I didn’t always want to be a writer–I had other plans for my future. For a long time, I wanted to be an archaeologist. I remember digging up bits of old pottery from the rock pile behind the sheds. Finding a particularly colorful piece, I imagined some woman’s sadness about her favorite vase being broken.
My greatest archaeological discovery was a small arrowhead that I found in the pickle patch when I was twelve.

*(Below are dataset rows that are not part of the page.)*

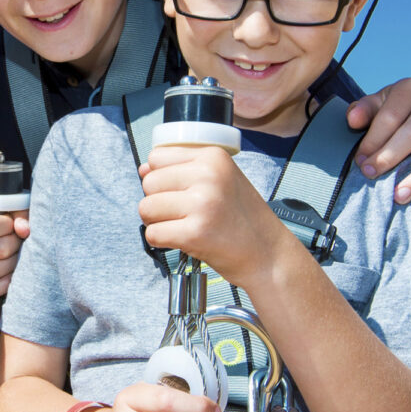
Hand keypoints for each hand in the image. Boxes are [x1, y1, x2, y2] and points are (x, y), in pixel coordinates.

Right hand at [0, 204, 29, 298]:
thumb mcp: (8, 210)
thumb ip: (19, 215)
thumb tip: (23, 230)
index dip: (9, 227)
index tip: (12, 226)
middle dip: (14, 247)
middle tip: (17, 243)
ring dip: (11, 265)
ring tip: (14, 256)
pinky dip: (4, 284)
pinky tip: (10, 274)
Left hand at [139, 145, 283, 283]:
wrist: (267, 254)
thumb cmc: (242, 219)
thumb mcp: (221, 180)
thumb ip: (182, 169)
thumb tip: (143, 168)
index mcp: (213, 157)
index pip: (156, 157)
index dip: (161, 177)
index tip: (181, 191)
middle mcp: (208, 175)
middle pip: (148, 183)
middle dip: (158, 201)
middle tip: (184, 213)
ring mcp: (202, 204)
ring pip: (145, 208)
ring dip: (157, 222)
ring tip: (183, 226)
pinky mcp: (195, 233)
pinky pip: (152, 234)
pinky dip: (162, 241)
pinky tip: (183, 240)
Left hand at [346, 78, 410, 216]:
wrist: (406, 120)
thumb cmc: (383, 116)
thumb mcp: (370, 108)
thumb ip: (361, 110)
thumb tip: (353, 119)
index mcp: (410, 88)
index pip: (391, 114)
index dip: (374, 139)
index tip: (359, 160)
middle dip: (391, 156)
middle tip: (370, 176)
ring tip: (399, 197)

My brother and sister insist the only reason I found it was that I was too busy looking at rocks to pick pickles.
Seeing the Indiana Jones movies in high school fueled my desires–so much so that when I went away to college, I ended up with the nickname “Indiana Emy.” As it happens, my journey took me in another direction, and I never did find much more than that treasured arrowhead.

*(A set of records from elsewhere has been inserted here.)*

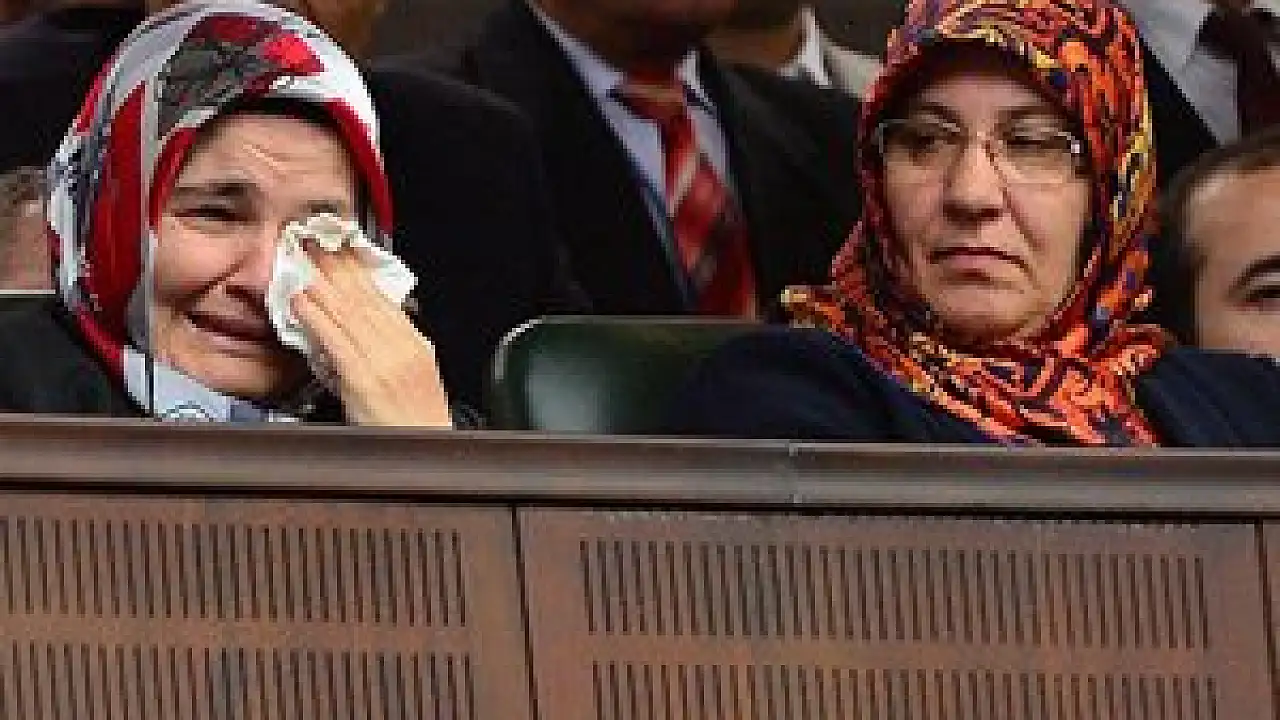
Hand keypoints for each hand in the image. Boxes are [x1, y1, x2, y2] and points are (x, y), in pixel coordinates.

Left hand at [291, 244, 451, 427]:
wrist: (425, 449)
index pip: (382, 297)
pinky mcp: (364, 377)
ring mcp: (383, 359)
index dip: (357, 269)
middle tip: (314, 240)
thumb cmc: (415, 421)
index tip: (339, 248)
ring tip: (301, 261)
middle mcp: (401, 345)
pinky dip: (315, 316)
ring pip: (348, 311)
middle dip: (337, 264)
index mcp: (414, 342)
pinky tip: (299, 301)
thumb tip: (358, 324)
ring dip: (321, 282)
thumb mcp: (412, 374)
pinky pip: (335, 338)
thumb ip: (390, 346)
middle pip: (364, 296)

But last fall, an archaeological dig took place at the original site of the Mather Inn. And I missed it! A real archaelogist dug up shards of flow-blue pottery, and old nails, and even an entire jug, intact. By the time I visited in October, the dig site had been covered back up. But as I kicked about the site I spied a bit of white shining in the sun. Not an arrowhead, but a broken shard of pottery. Perhaps a bit off a plate, a platter, or a chamberpot from the Mather Inn. Somehow that little bit of physical evidence brought our Plank Road story closer to life. Florence and Katie are fictional characters, but the Mather Inn was real. Meals had been eaten, teamsters had been served, dishes had been washed.
I’m glad there are people at work, digging up bits of the past for us. And though I’m not one of them, maybe my writing can help preserve the past as well.